Who Are You Taking for Granted?
A Considered Insight
I really, truly resist reading bleats among the aging or elderly about their aches and pains. Toddlers, teenagers, twenties, thirties, forties, fifties, everyone has issues.
But I have recently and conclusively understood the phenomenon that those of us born in the 1940s and 1950s (and now even the 1960s) are enduring: Being taken for granted — or worse, blamed.
This comes in two forms:
The Boomers Blew It and You Are So Done (Forget “Baby,” As the Oldest Are Turning Eighty This Year)
The author Marc J. Dunkelman (sorry, Marc) published a widely discussed book last year called Why Nothing Works: Who Killed Progress — And How to Bring It Back. Because PublicAffairs, the imprint I founded thirty years ago, was the publisher, he asked me to lunch.
His opener was along the line that the vast Boomer generation, broadly speaking, is responsible for the situation he was describing, chapter and verse. I won’t do him the disrespect of summarizing his argument. For that, read the book. I bristled but I think I paid for the lunch at an Upper West Side diner.
The Boomer canard has taken hold, even among many Boomers themselves. An accomplished friend’s new book opens this way: “Well, we are now on the front stoop of old age. And good Lord, what a fuck up of a generation we’ve turned out to be. . . . A nation that used to be young and scrappy has gotten old and cranky. We’re aggrieved, tribal, stuck.” And on and on.
But ask yourself whether the rights of women, minorities, the disabled, the poor, and the disadvantaged are being ignored, as they were for so for very long. Living standards and healthy life spans in developed countries have increased markedly, and global poverty has dropped.
The process of change reached its most intense in the 1960s and 1970s, when the Boomers were in college, or in the streets.
Have the movements for civil rights, human rights, global environment solved those problems? No. Did we or our predecessor generations solve the bigotry, inequality, and injustice that are the underside of progress? No. But we did recognize the scale of these problems and have made headway, at least, in understanding them and doing what we can — yes, through regulations, affirmative action, and protests — to deal with civilization’s eternal failings.
The Boomers in power (Bill Clinton et al.), as in all political eras, coped with the political realities of the time, and with the fact that their, well, fallibilities were now exposed by a feisty media. FDR and JFK, among others, were spared the public embarrassments of infidelity.
Heroism is hard to maintain when then the main public themes are cynical and even despairing.
If you don’t want more of this, stop reading, now.

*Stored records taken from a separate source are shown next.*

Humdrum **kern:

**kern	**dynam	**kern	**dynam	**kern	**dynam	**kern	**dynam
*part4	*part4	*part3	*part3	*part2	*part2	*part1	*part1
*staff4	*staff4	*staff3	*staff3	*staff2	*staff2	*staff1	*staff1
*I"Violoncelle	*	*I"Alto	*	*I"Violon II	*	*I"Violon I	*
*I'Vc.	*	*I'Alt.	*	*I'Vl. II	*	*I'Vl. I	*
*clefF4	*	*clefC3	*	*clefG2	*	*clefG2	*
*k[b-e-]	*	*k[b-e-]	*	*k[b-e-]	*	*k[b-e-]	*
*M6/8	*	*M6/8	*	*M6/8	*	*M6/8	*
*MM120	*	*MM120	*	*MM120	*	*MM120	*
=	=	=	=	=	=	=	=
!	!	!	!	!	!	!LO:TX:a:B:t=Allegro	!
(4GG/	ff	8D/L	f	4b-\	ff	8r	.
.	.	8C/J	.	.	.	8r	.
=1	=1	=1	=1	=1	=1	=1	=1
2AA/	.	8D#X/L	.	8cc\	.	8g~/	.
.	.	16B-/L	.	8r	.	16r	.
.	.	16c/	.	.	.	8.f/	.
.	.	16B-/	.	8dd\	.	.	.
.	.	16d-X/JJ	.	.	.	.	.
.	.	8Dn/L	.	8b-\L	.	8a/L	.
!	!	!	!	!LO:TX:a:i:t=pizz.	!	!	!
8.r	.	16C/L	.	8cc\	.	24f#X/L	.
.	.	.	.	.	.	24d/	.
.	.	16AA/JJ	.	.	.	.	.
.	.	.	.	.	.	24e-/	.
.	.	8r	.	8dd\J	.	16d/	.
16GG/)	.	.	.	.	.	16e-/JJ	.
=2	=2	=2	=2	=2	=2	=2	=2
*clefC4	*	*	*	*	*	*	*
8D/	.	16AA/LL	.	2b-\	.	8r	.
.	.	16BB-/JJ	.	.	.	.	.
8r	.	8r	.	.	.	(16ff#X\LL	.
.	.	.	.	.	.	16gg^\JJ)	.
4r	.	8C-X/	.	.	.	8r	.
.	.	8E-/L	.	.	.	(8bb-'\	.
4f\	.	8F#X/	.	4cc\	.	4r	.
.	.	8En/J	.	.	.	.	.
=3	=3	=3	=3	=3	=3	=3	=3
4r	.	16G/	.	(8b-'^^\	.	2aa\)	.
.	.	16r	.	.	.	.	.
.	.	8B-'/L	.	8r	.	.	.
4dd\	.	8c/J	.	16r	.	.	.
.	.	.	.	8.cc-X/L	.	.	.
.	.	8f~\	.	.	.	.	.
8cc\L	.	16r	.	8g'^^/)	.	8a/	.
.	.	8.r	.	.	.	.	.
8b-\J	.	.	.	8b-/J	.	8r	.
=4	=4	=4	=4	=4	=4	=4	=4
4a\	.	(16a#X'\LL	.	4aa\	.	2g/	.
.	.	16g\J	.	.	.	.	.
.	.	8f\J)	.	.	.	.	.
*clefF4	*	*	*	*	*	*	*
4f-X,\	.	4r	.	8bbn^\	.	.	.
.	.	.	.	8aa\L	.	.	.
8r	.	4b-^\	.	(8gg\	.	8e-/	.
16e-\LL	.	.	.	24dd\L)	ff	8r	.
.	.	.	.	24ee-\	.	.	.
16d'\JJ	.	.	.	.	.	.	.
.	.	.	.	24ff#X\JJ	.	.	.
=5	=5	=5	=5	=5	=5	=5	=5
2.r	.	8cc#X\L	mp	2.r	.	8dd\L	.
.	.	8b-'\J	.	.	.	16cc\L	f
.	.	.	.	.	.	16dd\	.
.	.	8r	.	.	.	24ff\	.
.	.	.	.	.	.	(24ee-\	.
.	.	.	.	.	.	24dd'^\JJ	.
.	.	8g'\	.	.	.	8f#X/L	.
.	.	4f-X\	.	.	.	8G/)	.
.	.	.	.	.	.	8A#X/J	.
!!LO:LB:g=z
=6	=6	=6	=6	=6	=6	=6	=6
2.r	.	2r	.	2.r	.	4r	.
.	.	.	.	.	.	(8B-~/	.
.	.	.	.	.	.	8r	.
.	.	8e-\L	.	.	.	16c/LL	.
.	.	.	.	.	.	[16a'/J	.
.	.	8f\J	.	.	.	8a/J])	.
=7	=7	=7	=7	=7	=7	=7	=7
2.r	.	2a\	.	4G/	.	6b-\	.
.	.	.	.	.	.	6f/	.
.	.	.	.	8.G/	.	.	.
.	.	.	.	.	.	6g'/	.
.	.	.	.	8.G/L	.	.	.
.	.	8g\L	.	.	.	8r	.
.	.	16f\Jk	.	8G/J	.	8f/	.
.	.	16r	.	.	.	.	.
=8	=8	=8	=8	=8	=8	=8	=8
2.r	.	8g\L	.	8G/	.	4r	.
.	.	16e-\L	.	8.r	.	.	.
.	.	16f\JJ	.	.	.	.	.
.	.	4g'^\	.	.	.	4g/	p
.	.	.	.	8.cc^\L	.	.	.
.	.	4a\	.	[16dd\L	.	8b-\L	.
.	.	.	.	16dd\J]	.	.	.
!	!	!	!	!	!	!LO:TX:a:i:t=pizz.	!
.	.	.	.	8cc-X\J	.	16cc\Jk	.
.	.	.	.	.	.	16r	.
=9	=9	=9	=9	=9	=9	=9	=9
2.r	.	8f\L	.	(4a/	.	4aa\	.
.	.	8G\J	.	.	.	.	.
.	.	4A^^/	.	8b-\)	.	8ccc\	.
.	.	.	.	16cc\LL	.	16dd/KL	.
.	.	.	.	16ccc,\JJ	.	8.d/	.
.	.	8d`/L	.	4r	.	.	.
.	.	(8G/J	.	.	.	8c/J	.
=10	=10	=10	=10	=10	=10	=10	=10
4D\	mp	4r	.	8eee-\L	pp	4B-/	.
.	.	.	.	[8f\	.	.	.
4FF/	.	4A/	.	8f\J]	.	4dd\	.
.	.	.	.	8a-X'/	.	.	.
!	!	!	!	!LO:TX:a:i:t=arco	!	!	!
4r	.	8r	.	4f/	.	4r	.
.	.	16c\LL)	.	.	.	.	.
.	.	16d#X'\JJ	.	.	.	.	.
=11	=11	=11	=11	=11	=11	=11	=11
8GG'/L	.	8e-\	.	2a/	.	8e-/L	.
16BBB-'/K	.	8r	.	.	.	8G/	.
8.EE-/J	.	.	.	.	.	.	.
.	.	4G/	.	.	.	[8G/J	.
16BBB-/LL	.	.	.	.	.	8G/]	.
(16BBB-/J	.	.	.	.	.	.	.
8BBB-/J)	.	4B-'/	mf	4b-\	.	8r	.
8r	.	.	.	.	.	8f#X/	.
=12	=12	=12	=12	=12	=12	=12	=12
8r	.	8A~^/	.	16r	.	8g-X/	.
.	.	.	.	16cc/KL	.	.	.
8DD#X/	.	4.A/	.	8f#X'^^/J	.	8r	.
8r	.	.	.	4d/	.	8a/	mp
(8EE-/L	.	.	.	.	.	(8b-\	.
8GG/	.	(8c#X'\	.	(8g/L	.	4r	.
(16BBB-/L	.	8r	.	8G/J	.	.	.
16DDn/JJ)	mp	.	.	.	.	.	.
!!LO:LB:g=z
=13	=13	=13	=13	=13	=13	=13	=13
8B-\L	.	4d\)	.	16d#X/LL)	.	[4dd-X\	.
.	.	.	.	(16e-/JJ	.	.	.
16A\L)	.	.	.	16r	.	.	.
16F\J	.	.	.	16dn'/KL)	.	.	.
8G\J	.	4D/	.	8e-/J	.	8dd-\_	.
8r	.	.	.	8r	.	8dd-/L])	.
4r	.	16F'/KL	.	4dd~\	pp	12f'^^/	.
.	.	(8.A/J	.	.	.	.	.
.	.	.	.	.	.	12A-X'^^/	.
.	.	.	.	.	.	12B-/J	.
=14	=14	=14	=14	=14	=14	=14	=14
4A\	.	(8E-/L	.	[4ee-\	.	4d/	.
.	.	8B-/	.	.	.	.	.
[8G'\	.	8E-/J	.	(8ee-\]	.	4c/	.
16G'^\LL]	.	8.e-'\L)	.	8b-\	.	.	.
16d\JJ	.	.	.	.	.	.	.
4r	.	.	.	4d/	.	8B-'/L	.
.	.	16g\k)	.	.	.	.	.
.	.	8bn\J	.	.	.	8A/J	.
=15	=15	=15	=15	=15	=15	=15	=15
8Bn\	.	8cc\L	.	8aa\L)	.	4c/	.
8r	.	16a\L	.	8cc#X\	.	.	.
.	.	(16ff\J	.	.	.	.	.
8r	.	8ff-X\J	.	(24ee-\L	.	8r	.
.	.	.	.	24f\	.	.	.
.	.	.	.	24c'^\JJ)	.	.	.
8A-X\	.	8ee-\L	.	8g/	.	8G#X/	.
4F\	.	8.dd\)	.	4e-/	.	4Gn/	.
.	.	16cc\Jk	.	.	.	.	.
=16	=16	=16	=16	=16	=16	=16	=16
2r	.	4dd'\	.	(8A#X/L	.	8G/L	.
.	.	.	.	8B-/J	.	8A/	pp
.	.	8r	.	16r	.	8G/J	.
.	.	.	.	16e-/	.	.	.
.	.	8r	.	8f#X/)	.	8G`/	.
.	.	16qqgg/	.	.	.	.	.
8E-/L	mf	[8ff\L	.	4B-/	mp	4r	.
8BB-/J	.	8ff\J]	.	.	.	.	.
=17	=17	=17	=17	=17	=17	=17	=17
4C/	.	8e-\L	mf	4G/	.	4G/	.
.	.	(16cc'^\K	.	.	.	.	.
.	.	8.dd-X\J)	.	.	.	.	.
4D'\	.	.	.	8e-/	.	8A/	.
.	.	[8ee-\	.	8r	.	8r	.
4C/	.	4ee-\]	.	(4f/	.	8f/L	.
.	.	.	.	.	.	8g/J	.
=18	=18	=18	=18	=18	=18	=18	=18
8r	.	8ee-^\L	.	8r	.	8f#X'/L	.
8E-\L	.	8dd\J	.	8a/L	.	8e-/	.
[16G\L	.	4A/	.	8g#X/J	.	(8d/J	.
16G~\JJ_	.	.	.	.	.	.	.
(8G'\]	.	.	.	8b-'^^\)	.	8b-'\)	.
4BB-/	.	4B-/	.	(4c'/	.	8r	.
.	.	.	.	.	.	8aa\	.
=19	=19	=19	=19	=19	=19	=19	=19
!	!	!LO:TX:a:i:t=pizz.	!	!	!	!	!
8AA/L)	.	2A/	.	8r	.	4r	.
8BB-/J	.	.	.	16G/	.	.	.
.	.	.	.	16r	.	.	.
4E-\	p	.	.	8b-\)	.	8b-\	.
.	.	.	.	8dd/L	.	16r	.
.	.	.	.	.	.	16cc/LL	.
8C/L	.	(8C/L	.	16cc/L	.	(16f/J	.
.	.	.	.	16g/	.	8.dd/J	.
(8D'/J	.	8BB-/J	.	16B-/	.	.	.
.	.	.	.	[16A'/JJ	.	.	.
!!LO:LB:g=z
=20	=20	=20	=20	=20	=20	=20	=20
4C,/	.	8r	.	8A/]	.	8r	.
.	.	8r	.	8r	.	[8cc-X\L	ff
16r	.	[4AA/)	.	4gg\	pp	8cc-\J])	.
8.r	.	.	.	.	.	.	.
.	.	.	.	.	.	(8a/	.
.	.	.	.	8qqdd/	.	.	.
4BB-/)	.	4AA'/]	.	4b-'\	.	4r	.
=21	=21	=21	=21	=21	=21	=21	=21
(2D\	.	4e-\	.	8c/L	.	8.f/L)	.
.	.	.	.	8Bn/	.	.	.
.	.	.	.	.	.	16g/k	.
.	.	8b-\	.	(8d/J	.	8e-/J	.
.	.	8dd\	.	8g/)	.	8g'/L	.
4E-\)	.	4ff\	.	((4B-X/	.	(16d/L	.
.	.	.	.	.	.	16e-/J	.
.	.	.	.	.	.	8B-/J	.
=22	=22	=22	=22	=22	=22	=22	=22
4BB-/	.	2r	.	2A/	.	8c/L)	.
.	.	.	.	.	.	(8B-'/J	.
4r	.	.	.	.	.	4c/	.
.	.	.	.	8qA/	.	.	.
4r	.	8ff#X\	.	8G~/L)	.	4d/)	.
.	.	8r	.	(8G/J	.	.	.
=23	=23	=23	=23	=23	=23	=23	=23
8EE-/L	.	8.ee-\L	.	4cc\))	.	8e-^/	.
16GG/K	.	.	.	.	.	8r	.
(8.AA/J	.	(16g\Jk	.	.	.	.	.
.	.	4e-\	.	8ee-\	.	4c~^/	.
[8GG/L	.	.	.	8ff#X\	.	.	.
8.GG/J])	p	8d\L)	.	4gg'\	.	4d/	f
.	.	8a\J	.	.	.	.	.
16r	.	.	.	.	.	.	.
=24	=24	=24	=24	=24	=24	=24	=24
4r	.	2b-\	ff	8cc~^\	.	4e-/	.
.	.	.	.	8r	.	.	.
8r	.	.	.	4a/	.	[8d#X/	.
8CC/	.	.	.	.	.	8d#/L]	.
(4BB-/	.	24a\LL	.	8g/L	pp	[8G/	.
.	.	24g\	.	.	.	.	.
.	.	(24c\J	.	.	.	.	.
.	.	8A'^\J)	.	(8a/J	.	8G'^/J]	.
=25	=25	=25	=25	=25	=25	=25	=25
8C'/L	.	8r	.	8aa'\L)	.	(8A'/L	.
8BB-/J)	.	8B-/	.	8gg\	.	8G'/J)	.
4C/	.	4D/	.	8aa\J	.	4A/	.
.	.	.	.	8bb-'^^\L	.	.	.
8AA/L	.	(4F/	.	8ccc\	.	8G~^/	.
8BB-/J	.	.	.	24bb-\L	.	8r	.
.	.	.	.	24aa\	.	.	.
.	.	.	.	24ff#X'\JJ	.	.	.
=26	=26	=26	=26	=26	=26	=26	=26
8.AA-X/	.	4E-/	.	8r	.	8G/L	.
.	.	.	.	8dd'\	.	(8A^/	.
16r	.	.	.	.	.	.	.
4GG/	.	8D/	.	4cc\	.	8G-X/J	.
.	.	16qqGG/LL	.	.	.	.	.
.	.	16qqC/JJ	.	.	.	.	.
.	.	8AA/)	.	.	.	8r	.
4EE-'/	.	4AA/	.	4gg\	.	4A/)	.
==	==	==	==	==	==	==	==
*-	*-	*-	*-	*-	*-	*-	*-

Being Taken for Granted, Superannuated, or Retired
I started to realize this in my seventies. The emails and phone calls I received from my generational cohort were about not being published, finding an agent, and feeling generally sidelined (except, it seems, in top-tier politics). The general sense among this broad circle of formers and has-beens was, depending on their personalities, a degree of ironic amusement at their predicament, chagrin, indignation, or fury.
“How dare they?” Well, they could and did.
Being taken for granted showed in different ways, from the routine to the existential. Dealing with doctors whose attention tended to be cursory until you stepped up for concierge service, the condescension of younger colleagues whom you had mentored and now were offering to support further, or a dismissive attitude from the staff at various places, especially when dealing with tech.
So how to manage this?
A seemingly trivial episode recently provided my forward strategy. While I was exercising one morning in our apartment building gym, a manager approached me, with a photographer in tow, and told me that pictures were to be taken for advertising. He asked me to wait outside while that was being done.
I paused to absorb the affront, smiled, and with brio declared, “No.” The photographer, to his credit, got the point and waited.
What was my valuable takeaway?
In dealing with the various forms of being taken for granted and blamed, instead of reacting with indignation and even (on occasion) anger, stand on your good-natured ground. Be distinguished to the extent possible, rather than demeaned.
If they are fortunate enough, everyone dispensing such an attitude and criticism will get to be older or even elderly.
But by then they will also be experienced and seasoned — and definitely not to be taken for granted.
*****
Paul Taylor’s book, quoted above, is This Is Getting Old: Two Boomers and Their Generation at Dusk. Paul and his wife, Stefanie, “have been together since childhood,” he writes. They have three children and five grandchildren. Paul had a great run at the Washington Post, where we met. He then served as executive vice president at the Pew Research Center. About herself, Stefanie writes: “Paul has written a lot of cool things about me. Take them with a grain of salt.”
Paul’s take on our mutual stage of life is different in many respects from mine as expressed above. Read his book and decide for yourself. That is our privilege.